* **ASSIGNMENT**:
Exclude all pictures, then copy each of the records exactly as written.

* **EXTRACTED DATA**:

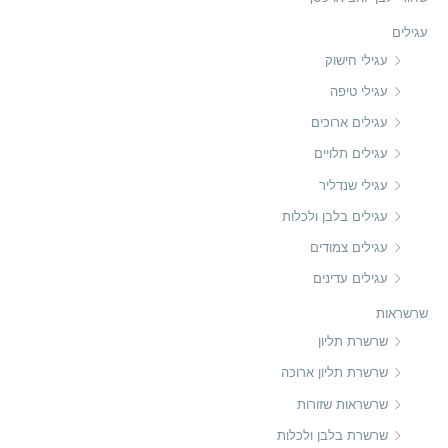
:
י
י
עגילים
עגילי חישוק
עגילי טיפה
עגילים ארוכים
עגילים תלויים
עגילי שנדליר
עגילים בלבן ולכלות
עגילים צמודים
עגילים עדינים
שרשראות
שרשרת תליון
שרשרת תליון ארוכה
שרשראות שזורות
שרשרת בלבן ולכלות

* **YOUR RESPONSE**:
:
י
י
עגילים
עגילי חישוק
עגילי טיפה
עגילים ארוכים
עגילים תלויים
עגילי שנדליר
עגילים בלבן ולכלות
עגילים צמודים
עגילים עדינים
שרשראות
שרשרת תליון
שרשרת תליון ארוכה
שרשראות שזורות
שרשרת בלבן ולכלות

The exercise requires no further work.